ACTIVITY:
Each record below needs to be reproduced precisely, though not its pictures.

··· INPUT RECORDS

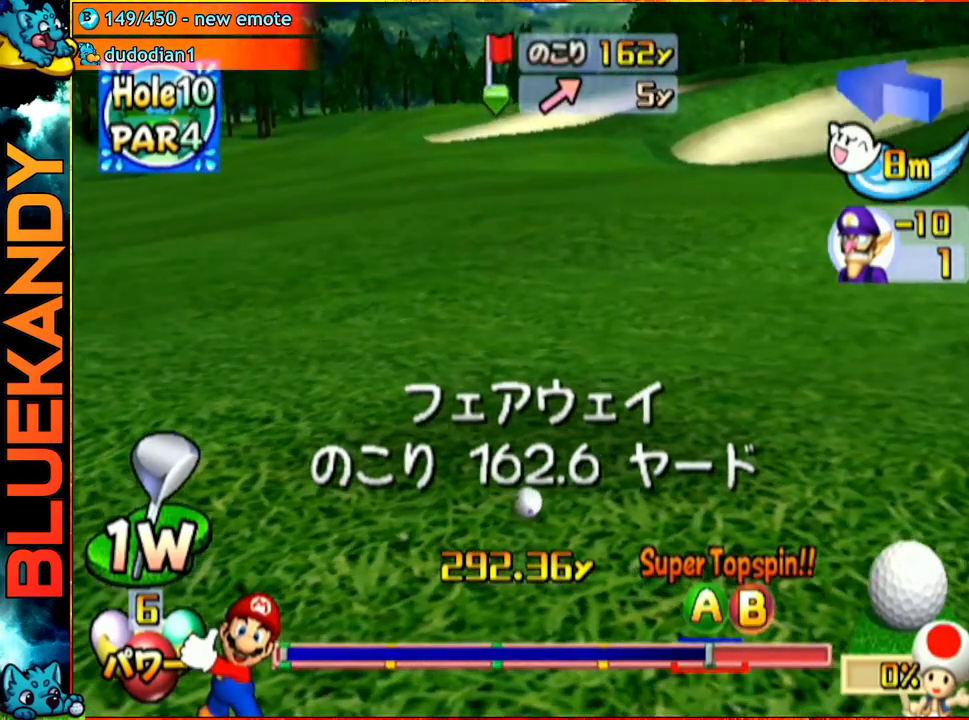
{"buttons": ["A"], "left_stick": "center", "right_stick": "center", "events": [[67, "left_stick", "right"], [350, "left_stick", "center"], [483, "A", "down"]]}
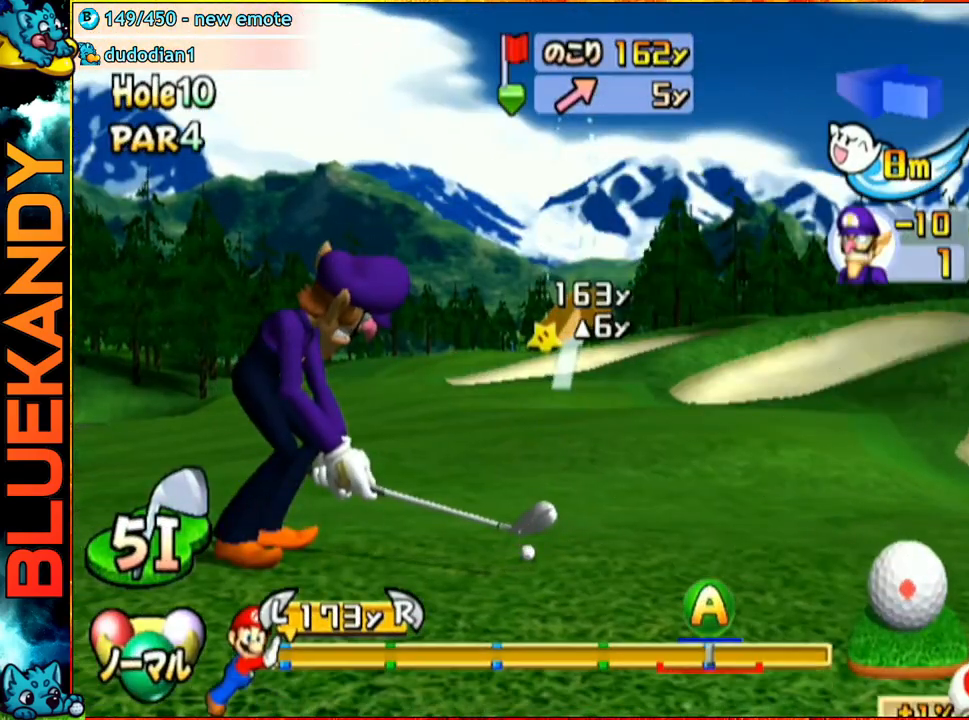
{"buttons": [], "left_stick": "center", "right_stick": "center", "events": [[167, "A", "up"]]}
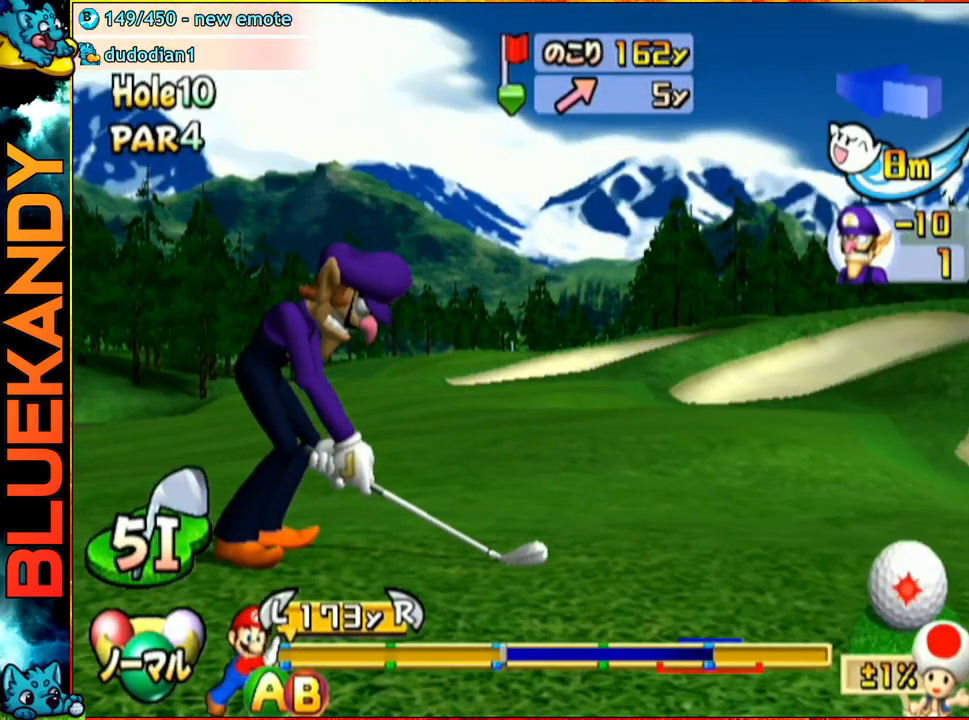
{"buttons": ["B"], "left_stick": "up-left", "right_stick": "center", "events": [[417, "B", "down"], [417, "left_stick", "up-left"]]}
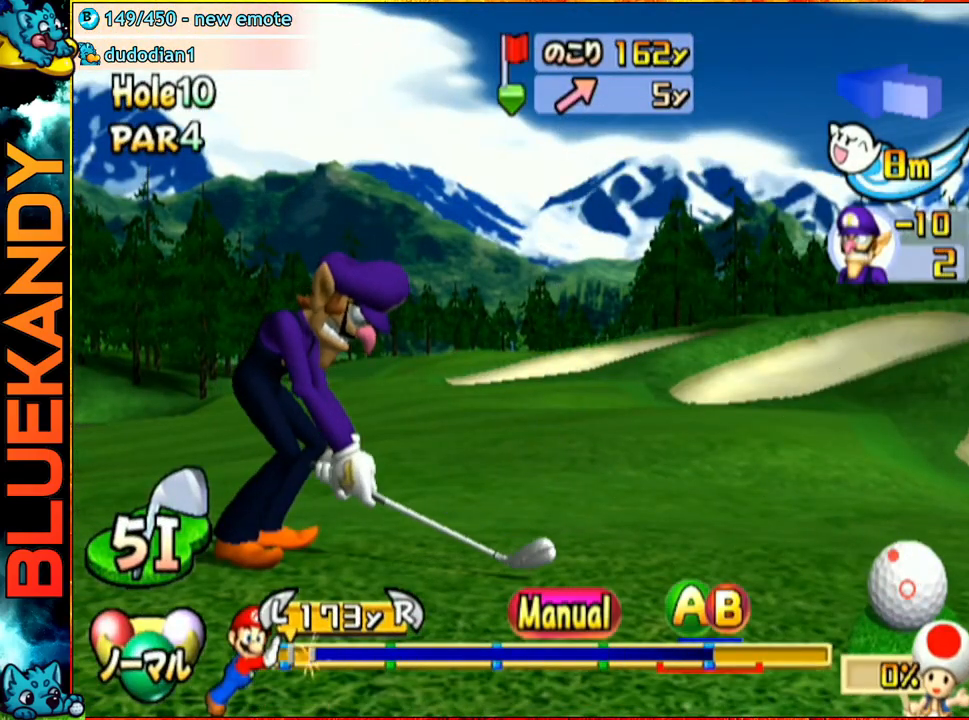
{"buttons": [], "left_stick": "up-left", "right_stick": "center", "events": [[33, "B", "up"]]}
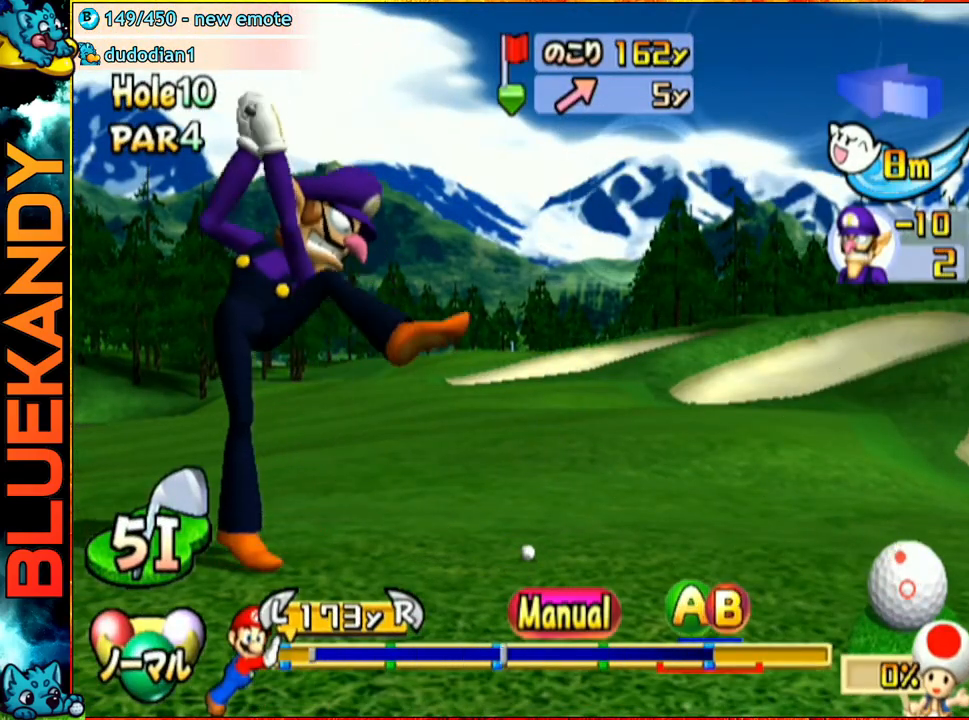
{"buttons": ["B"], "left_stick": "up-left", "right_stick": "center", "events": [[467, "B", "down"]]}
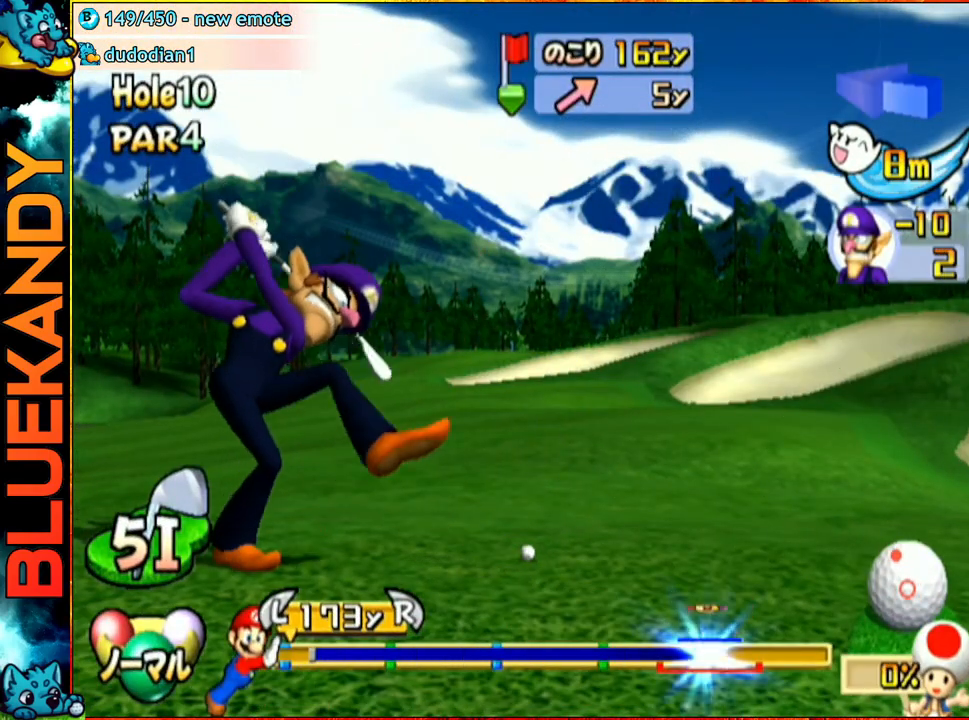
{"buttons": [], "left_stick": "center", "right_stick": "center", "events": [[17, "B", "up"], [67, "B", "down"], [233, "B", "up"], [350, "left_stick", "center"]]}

······

EXERCISE OUTPUT:
{"buttons": ["A"], "left_stick": "center", "right_stick": "center", "events": [[67, "left_stick", "right"], [350, "left_stick", "center"], [483, "A", "down"]]}
{"buttons": [], "left_stick": "center", "right_stick": "center", "events": [[167, "A", "up"]]}
{"buttons": ["B"], "left_stick": "up-left", "right_stick": "center", "events": [[417, "B", "down"], [417, "left_stick", "up-left"]]}
{"buttons": [], "left_stick": "up-left", "right_stick": "center", "events": [[33, "B", "up"]]}
{"buttons": ["B"], "left_stick": "up-left", "right_stick": "center", "events": [[467, "B", "down"]]}
{"buttons": [], "left_stick": "center", "right_stick": "center", "events": [[17, "B", "up"], [67, "B", "down"], [233, "B", "up"], [350, "left_stick", "center"]]}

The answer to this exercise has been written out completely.